Мягкий вечерний сумрак окутал Кри-Кри. После винного запаха подвала хорошо было вдыхать майский свежий воздух. Кри-Кри остановился на пороге подвала. Ему казалось, что целая вечность отделяет его от того момента, когда он в последний раз видел дядю Жозефа, Мари, Люсьена… Вспомнив о Люсьене, Кри-Кри вздрогнул.

— Дрожишь, малый? — неожиданно участливо спросил капрал. — Ну, приготовься.
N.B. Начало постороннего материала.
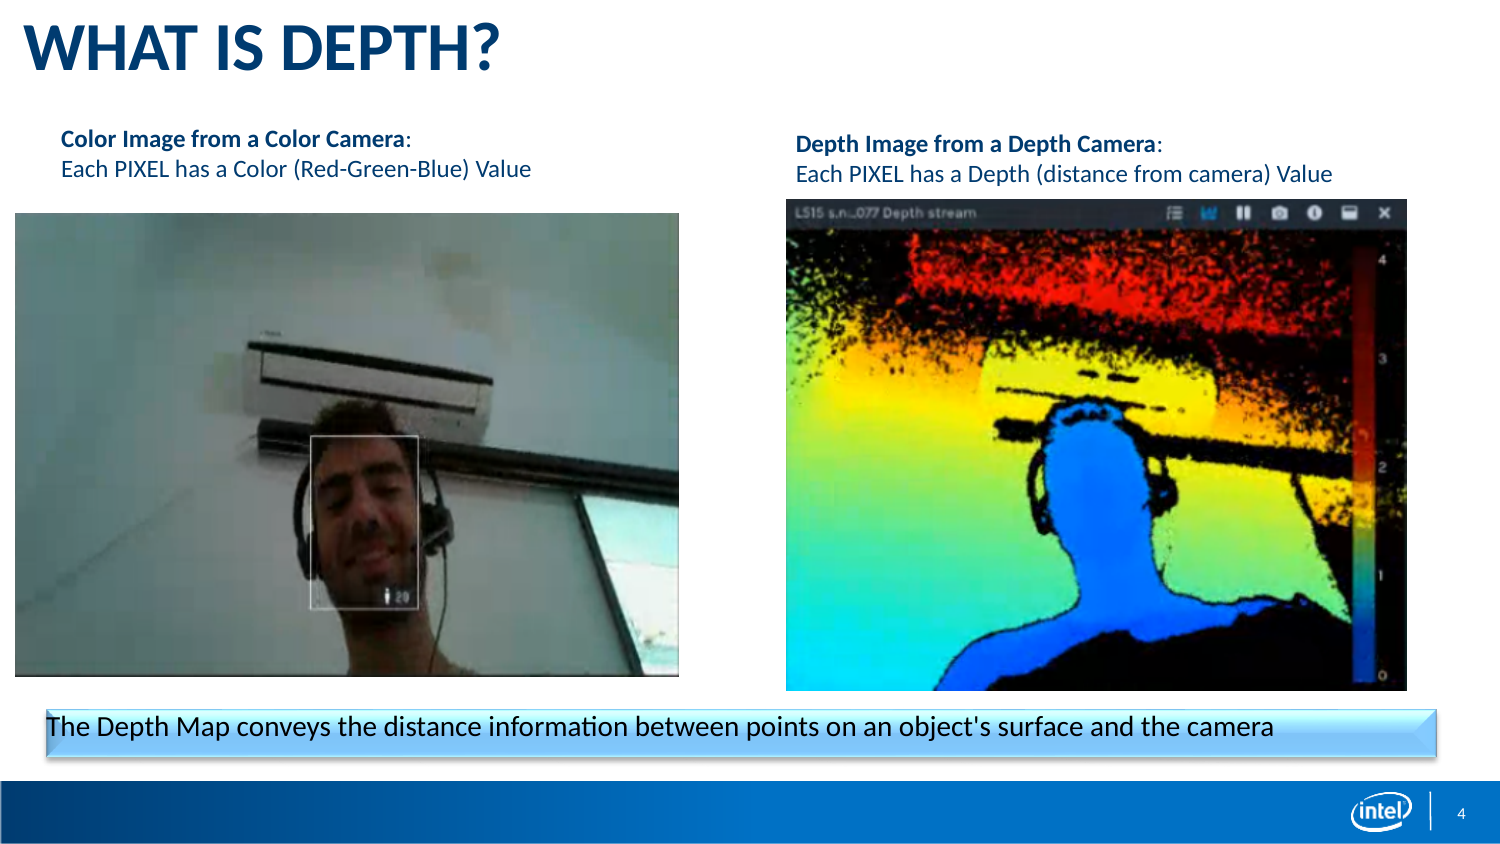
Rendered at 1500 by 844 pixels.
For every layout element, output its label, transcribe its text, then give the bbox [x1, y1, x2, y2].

— Я сумею умереть за Коммуну, — проговорил Кри-Кри.

Мысль его лихорадочно работала: «Как предупредить дядю Жозефа? Пытаться бежать?»

Кри-Кри бросил взгляд на своего конвоира. Лицо его по сравнению с дышащим злобой лицом Анрио и жестокими чертами Таро показалось мальчику приятным.

Большой рубец на щеке, очевидно оставленный сабельным ударом, и белые, торчавшие книзу усы придавали лицу капрала строгое, почти суровое выражение. Кри-Кри заметил, что из-под нависших бровей на него с интересом смотрят слегка насмешливые, но не злые глаза.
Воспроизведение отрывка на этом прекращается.